JRU: Poniendo en juego la movilidad y el objeto ’nada’. Frente al parasitismo de los objetos de consumo que nos alienan, hay que recuperar la movilidad como una oportunidad de aprendizaje y de vínculo. Parte de la “epidemia” del TDAH se debe a que la pasividad de muchos métodos de aprendizaje convierte al movimiento en una conducta perturbadora y, por tanto, susceptible de ser clasificada como trastorno, ¡cuando en realidad debería ser un medio de aprendizaje! El objeto ‘nada’ es sostener el intervalo, aguantar cierto vacío para confiar en que de eso saldrá algo. Hace poco, el colegio elitista británico de Eton confiscó los móviles a los alumnos por la noche.

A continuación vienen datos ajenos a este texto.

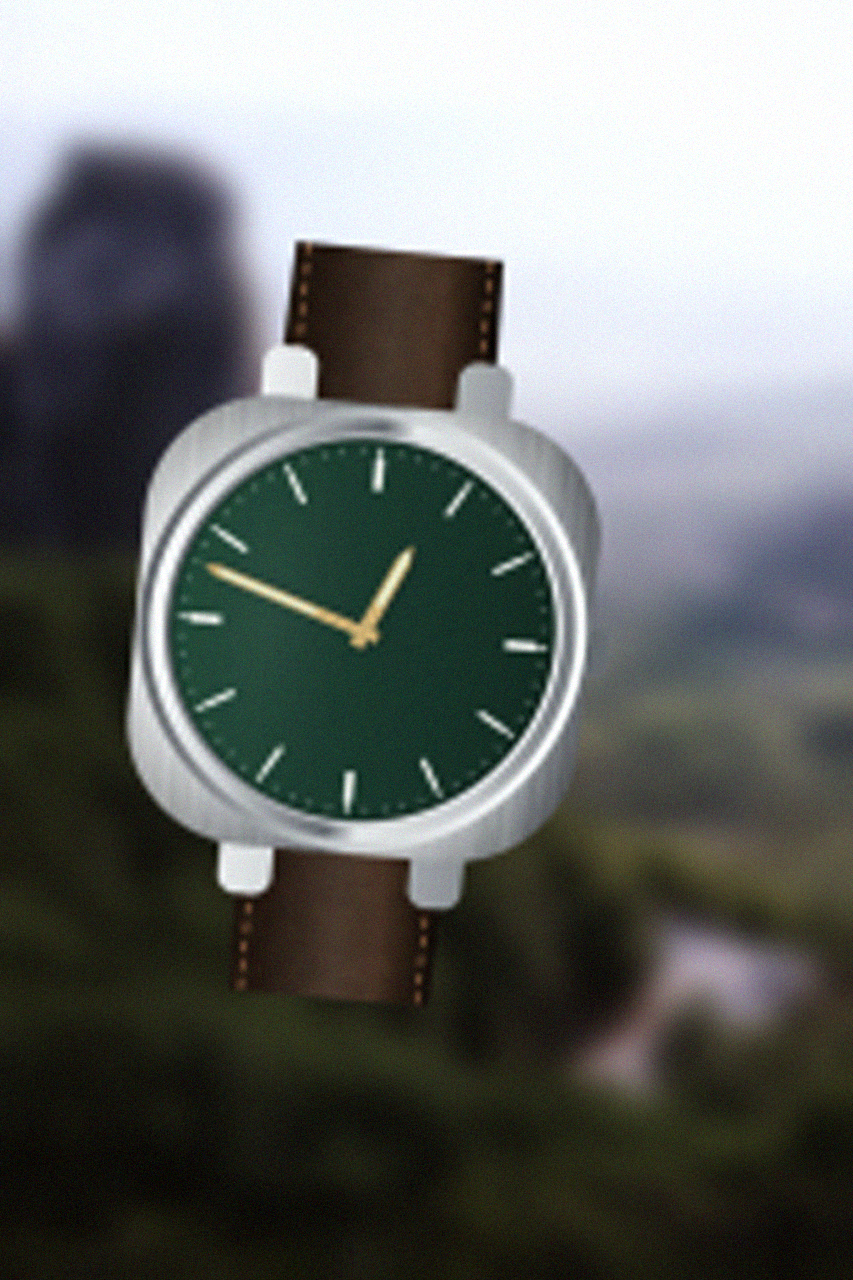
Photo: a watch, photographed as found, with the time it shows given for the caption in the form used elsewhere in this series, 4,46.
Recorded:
12,48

En lugar de un motín, los docentes encontraron un alivio en los chicos que pudieron descansar sin el imperativo de responder mensajes o likes.

MPA: Elaborar experiencias siempre es un proceso intersubjetivo, en relación con otros, con adultos y con otros niños. Las situaciones cotidianas, los juegos y los cuentos infantiles son contextos naturales para el desarrollo de la autorregulación emocional y de la relación con los demás. “Que nos quiten lo leído” es el eslogan de una exposición de treinta años de literatura infantil y juvenil en Asturias. Se echan de menos la lectura y los juegos tradicionales, al aire libre, en grupo, entre varios, donde los niños cooperan, compiten, resuelven conflictos, se enfadan y hacen las paces, aclaran la reglas o convienen otras, aprenden a esperar turno, algo que no está en los vídeo-juegos y las tabletas.